ACTIVITY >>
Using the word "left" as the filter, copy each matching line from the records.

(Dataset excerpts)

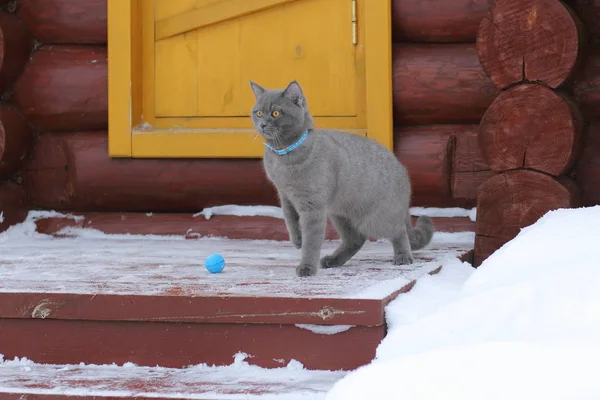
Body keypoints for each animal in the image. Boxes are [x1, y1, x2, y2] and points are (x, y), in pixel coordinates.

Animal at [251, 79, 434, 276]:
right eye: (259, 113)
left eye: (276, 113)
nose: (262, 124)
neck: (283, 156)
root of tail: (401, 168)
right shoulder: (285, 195)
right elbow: (290, 220)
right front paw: (297, 240)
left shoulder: (312, 206)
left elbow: (311, 241)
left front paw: (306, 267)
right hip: (340, 214)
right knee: (356, 239)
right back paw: (332, 260)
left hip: (375, 219)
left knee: (398, 231)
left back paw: (403, 258)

EXERCISE OUTPUT >>
left eye: (276, 113)
left shoulder: (312, 206)
left elbow: (311, 241)
left front paw: (306, 267)
left hip: (375, 219)
left knee: (398, 231)
left back paw: (403, 258)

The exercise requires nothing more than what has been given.